Rename "collectors" to "collected by" in the lines between the one holding "scientific name: Iris watsoniana" and the one holding "locality: Caucasus Mountains. Caucasus.", inclusive. Return only those lines, with nothing else changed.

------------------------------------

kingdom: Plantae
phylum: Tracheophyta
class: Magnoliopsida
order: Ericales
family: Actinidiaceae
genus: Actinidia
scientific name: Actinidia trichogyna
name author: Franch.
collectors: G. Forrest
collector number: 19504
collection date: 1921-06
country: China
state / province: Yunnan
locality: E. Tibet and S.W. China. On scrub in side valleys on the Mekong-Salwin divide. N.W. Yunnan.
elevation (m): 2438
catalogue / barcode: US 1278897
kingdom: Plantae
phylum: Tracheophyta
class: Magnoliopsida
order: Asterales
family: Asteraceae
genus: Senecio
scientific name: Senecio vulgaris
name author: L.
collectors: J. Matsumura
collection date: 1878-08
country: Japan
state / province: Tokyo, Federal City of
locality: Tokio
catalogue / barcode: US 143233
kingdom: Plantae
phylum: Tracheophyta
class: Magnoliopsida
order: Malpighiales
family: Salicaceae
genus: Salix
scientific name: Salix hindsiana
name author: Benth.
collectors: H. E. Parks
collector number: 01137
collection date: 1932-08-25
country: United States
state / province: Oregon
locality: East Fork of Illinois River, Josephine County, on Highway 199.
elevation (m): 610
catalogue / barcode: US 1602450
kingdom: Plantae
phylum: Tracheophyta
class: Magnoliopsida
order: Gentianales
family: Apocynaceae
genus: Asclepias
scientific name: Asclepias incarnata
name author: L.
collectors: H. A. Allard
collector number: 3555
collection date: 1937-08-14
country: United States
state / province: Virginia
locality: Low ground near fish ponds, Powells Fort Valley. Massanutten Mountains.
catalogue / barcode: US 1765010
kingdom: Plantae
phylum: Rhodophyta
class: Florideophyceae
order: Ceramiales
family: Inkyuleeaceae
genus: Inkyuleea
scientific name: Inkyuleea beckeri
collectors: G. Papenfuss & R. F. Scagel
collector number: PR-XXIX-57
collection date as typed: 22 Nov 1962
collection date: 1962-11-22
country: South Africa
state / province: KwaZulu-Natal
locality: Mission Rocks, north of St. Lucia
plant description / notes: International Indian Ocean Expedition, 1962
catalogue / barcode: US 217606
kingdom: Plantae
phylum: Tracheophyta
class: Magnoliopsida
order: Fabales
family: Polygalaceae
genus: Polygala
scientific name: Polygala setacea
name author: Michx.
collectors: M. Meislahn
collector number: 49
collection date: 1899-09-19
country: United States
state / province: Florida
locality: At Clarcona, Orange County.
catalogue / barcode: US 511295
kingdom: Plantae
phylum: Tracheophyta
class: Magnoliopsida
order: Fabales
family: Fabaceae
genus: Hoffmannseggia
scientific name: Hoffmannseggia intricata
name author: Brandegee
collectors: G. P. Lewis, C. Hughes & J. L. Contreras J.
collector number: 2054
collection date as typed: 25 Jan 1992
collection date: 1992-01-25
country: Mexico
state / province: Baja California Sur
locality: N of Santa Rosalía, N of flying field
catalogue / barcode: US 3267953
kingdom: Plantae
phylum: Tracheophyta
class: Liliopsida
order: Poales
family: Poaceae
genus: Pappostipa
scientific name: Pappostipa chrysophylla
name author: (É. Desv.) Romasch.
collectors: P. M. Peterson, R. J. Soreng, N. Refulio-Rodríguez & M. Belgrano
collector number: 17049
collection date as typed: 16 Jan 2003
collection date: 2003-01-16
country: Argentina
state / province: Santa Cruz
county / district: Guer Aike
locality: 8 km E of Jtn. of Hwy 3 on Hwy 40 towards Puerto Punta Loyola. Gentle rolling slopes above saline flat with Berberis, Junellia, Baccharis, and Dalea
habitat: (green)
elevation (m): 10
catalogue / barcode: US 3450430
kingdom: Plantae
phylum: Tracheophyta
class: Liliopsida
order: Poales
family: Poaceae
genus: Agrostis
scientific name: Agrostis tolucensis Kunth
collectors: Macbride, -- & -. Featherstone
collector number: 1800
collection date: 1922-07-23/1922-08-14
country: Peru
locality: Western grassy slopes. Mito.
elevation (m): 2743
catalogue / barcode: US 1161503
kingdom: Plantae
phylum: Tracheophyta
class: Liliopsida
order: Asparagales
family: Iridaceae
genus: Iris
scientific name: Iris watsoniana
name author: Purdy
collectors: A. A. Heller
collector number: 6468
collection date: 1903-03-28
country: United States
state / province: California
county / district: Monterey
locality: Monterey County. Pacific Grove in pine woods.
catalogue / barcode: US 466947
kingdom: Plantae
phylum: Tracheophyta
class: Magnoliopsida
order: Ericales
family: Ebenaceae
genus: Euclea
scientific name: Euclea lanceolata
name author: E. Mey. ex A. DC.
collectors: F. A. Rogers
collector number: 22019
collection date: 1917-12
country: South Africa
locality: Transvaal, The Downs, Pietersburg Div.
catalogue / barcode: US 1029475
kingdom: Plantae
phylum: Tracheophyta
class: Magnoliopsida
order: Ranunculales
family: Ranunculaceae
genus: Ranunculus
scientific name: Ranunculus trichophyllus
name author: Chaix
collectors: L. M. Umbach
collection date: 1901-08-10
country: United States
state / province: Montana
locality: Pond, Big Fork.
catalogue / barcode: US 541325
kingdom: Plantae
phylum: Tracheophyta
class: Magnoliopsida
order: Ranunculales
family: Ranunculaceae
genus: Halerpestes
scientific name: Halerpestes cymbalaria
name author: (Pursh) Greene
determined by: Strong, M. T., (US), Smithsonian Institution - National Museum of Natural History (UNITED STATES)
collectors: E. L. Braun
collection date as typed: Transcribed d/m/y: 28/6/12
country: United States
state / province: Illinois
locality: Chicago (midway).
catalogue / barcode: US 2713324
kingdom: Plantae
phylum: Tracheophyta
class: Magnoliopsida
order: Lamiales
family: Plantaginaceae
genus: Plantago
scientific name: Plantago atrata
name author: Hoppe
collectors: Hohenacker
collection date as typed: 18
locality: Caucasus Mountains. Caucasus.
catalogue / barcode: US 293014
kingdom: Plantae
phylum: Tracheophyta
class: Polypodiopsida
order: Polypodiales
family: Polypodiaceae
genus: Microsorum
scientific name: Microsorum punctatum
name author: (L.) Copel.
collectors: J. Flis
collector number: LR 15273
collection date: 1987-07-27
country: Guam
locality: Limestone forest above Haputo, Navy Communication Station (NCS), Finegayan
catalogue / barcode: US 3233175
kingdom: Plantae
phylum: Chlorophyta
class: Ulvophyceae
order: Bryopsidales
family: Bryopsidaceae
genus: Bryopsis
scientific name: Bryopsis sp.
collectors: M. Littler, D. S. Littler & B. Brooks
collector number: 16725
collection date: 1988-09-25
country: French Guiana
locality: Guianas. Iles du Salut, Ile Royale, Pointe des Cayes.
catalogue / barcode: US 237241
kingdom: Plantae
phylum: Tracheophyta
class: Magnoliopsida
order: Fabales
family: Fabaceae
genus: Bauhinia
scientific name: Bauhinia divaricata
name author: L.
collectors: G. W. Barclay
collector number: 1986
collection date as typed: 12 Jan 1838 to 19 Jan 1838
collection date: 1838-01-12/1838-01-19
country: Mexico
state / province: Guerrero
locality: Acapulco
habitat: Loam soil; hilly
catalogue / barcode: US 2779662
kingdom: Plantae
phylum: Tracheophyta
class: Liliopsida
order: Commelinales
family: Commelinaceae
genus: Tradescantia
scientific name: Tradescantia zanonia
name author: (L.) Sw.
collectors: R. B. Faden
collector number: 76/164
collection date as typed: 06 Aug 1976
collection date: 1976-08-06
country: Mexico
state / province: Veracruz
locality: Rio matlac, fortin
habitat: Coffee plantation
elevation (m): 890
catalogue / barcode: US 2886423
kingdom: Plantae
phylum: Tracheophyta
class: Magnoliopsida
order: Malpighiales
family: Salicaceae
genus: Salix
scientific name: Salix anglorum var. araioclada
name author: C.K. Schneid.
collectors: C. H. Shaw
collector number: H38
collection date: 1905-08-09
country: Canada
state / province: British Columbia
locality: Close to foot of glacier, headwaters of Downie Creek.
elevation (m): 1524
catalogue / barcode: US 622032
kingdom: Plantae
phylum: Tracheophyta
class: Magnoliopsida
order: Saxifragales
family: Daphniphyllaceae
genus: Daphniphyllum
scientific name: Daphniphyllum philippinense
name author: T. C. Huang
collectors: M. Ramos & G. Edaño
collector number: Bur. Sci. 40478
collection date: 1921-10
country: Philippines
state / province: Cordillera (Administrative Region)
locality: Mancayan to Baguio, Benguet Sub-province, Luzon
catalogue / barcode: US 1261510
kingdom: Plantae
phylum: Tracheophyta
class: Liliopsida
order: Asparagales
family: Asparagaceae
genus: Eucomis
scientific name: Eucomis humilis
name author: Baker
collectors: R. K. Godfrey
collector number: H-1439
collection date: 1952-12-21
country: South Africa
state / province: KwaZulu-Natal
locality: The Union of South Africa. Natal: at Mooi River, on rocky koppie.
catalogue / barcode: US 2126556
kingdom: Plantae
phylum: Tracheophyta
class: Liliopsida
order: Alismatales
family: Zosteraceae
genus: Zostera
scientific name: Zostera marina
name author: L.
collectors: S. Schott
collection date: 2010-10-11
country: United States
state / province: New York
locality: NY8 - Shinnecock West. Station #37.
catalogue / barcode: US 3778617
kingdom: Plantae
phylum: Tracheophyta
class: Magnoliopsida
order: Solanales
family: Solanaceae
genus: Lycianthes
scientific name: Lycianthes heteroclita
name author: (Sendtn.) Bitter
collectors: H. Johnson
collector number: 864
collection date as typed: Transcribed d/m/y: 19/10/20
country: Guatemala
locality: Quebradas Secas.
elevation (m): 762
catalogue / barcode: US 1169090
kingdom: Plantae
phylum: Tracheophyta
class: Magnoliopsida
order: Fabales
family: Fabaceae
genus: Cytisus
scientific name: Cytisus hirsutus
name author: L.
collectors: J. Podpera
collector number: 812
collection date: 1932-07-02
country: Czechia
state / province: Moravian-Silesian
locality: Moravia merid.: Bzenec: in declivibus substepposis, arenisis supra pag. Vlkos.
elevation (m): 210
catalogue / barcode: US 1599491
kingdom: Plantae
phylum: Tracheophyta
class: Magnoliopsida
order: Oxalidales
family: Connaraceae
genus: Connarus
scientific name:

------------------------------------

**Answer for this exercise:**
scientific name: Iris watsoniana
name author: Purdy
collected by: A. A. Heller
collector number: 6468
collection date: 1903-03-28
country: United States
state / province: California
county / district: Monterey
locality: Monterey County. Pacific Grove in pine woods.
catalogue / barcode: US 466947
kingdom: Plantae
phylum: Tracheophyta
class: Magnoliopsida
order: Ericales
family: Ebenaceae
genus: Euclea
scientific name: Euclea lanceolata
name author: E. Mey. ex A. DC.
collected by: F. A. Rogers
collector number: 22019
collection date: 1917-12
country: South Africa
locality: Transvaal, The Downs, Pietersburg Div.
catalogue / barcode: US 1029475
kingdom: Plantae
phylum: Tracheophyta
class: Magnoliopsida
order: Ranunculales
family: Ranunculaceae
genus: Ranunculus
scientific name: Ranunculus trichophyllus
name author: Chaix
collected by: L. M. Umbach
collection date: 1901-08-10
country: United States
state / province: Montana
locality: Pond, Big Fork.
catalogue / barcode: US 541325
kingdom: Plantae
phylum: Tracheophyta
class: Magnoliopsida
order: Ranunculales
family: Ranunculaceae
genus: Halerpestes
scientific name: Halerpestes cymbalaria
name author: (Pursh) Greene
determined by: Strong, M. T., (US), Smithsonian Institution - National Museum of Natural History (UNITED STATES)
collected by: E. L. Braun
collection date as typed: Transcribed d/m/y: 28/6/12
country: United States
state / province: Illinois
locality: Chicago (midway).
catalogue / barcode: US 2713324
kingdom: Plantae
phylum: Tracheophyta
class: Magnoliopsida
order: Lamiales
family: Plantaginaceae
genus: Plantago
scientific name: Plantago atrata
name author: Hoppe
collected by: Hohenacker
collection date as typed: 18
locality: Caucasus Mountains. Caucasus.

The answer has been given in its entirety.